Because of COVID-19, they only had that one show to qualify for Festival.
“It was an all or nothing moment!” Irving-Martz said. “We had worked a ton on basics [while shows were canceled], and that really paid off. She got him more supple and sitting more this winter, so the added collection for the Pony test was easy when we finally put the test together.”
The Last Hurrah
Glenn’s goals for this week are straightforward—and a little bittersweet. “This is probably going to be my and Squirtel’s last show together because I just got a new horse, and we’re training for the juniors,” she said. “I just want to make it his last hurrah before he gets passed down to another little kid. So I’m just excited to do the last show and give it all we’ve got.”
She does her own braiding and, with her mother, Stephanie Glenn, handles most of Squirtel’s care at the shows. “My mom is the only groom I have!” Daphne said with a laugh. “Kellenbrook teaches more than just riding, it’s also horsemanship. Whenever they’re doing something [with a horse in the barn], they’ll start teaching me about it, and how to do it, like wrapping legs.”

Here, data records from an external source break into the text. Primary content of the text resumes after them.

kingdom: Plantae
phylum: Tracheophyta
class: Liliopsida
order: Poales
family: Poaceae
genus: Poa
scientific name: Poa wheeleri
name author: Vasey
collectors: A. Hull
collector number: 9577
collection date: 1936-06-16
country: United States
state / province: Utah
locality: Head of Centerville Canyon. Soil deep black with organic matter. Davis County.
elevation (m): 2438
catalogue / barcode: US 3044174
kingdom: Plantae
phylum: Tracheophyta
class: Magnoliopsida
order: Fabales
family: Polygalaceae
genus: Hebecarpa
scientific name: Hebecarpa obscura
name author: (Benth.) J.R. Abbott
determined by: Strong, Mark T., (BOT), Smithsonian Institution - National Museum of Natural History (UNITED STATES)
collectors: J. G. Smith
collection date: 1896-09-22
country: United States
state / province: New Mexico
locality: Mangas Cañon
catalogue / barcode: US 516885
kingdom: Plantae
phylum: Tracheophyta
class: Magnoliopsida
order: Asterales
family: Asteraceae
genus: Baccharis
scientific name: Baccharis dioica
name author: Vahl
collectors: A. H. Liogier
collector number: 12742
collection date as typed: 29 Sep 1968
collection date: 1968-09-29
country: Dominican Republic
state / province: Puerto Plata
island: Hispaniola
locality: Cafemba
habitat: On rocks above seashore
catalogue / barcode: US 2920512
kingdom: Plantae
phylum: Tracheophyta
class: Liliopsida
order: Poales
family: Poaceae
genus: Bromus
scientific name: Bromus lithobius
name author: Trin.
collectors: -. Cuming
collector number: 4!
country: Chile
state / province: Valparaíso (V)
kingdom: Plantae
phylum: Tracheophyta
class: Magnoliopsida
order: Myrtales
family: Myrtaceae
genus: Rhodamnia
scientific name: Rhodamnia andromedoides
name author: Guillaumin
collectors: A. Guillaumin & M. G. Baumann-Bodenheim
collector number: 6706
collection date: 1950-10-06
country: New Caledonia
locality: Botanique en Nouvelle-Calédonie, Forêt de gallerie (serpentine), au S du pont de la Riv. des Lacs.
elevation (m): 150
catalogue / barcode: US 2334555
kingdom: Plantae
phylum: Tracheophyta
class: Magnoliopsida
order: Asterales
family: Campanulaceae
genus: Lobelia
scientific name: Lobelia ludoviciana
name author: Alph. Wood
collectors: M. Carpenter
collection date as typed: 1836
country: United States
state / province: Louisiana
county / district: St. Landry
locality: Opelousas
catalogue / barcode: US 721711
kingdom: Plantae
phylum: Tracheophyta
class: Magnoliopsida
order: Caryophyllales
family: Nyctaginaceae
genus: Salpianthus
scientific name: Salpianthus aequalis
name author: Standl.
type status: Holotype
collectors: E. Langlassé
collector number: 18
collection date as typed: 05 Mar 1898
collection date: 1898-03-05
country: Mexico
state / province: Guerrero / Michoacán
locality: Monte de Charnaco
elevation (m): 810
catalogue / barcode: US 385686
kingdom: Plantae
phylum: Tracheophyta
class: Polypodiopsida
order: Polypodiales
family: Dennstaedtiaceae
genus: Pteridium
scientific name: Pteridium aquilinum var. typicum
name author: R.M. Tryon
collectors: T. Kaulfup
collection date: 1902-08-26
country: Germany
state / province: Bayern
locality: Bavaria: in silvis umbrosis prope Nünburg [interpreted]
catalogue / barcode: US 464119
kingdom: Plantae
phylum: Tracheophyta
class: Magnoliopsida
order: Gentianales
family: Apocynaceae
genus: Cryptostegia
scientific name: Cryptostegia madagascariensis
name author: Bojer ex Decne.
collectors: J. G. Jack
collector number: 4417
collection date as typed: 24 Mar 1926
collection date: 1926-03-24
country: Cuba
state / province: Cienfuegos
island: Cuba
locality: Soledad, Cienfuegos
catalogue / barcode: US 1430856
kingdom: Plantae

Her new horse, Romanesque, is an 8-year-old Westphalian mare who had only been to one show when they bought her. “We went to Florida looking for a horse,” said Stephanie, “and then she was in our backyard. A lovely woman, who unfortunately had multiple sclerosis, couldn’t ride her anymore and was looking for just the right home.”
The pandemic restricted other activities this summer, so Daphne had extra time to bond with Romanesque and continue training with Squirtel. In September, she’ll enter ninth grade at Charles Wright Academy in Tacoma, where her mother teaches Japanese language.
The school expects to be fully online as the semester begins. Daphne says that “kind of stinks, but it’s OK,” and she hopes the schedule will allow her to continue riding five days a week.
She and Romanesque qualified for the GAIG/USDF Region 6 championships in Oregon, so Daphne, Stephanie and the Kellenbrook team are planning to compete there next month.
After five years with Squirtel, it will be an adjustment to go to a show without him. But Daphne knows he’ll still be at Kellenbrook, beginning a new partnership with a younger child. “He’s been passed down through the generations at the barn,” she said.
Irving-Burris has a daughter who is excited to get the ride on the 17-year-old gelding. “We are so lucky that my niece, who is 7, is going to be taking the reins over this fall!” said Irving-Martz. “Squirtel gets to bring his next kid along.”